[start of Text extract]
Smaller employers completing gender pay gap reports for the first time in 2025 have a wealth of information to draw on but much work ahead, write Aoife Newton and Andrew Egan
A lot can be learned from the first three years of gender pay gap reporting in Ireland, which means those employers new to this reporting in 2025 have a wealth of valuable data to learn from.
Many large employers are already producing in-depth and illustrative annual gender pay gap reports. Although primarily focused on statutory reporting requirements, they also reflect best practice approaches to tackling gender pay gaps and outline clear, insightful ways to explain these gaps.
For employers preparing to report for the first time, these reports are worth reading, if only to give you a sense of the approach others have already taken.
As much as you can learn from this, however, you should not underestimate the volume of HR, payroll and other data required for gender pay gap reporting, the complexity involved in merging this data, the calculations required and the scrutiny you can expect to face when communicating your findings to stakeholders internally and externally.
Gender pay gap results published in 2025 will be based on data collected over 12 months, typically from July 2024 to June 2025, though the exact dates will depend on each employer’s chosen snapshot date.
This means employers not already focusing on gender representation across their organisation may find themselves having to explain sizable gender pay gaps.
With Irish employers employing as little as 50 people in scope for reporting next year, we expect to see a lot more focus on this area from the media, employees and other stakeholders.
[end of Text extract]
[start of Data rows]
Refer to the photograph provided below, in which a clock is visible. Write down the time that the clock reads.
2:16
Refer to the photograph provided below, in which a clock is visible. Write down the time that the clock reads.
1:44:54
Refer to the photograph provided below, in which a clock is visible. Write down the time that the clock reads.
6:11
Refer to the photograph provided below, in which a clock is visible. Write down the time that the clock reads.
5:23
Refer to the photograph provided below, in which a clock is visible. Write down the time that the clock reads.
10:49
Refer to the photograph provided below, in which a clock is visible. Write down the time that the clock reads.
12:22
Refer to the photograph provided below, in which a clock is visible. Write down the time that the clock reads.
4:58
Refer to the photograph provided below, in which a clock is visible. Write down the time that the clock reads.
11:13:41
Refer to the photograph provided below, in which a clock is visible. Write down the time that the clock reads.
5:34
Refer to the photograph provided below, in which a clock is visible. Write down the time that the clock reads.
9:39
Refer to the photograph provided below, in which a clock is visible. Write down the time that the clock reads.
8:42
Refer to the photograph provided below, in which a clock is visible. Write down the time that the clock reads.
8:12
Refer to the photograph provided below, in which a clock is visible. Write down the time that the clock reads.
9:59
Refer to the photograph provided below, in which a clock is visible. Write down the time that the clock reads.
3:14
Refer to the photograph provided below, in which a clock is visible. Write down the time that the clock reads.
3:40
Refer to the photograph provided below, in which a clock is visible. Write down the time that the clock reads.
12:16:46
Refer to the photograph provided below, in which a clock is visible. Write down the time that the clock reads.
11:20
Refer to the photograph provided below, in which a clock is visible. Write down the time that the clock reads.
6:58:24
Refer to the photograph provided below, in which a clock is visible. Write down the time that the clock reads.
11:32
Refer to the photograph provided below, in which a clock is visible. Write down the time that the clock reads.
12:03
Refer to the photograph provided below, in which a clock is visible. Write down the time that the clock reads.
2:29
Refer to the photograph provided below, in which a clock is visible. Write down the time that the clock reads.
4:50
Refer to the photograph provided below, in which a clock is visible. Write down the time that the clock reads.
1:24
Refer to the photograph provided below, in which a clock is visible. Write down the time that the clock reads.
[end of Data rows]
Update the stretch of the gender pay gap article from "With Irish employers" through "and other stakeholders.", changing "media" to "press". Rely on the gender pay gap article alone.

With Irish employers employing as little as 50 people in scope for reporting next year, we expect to see a lot more focus on this area from the press, employees and other stakeholders.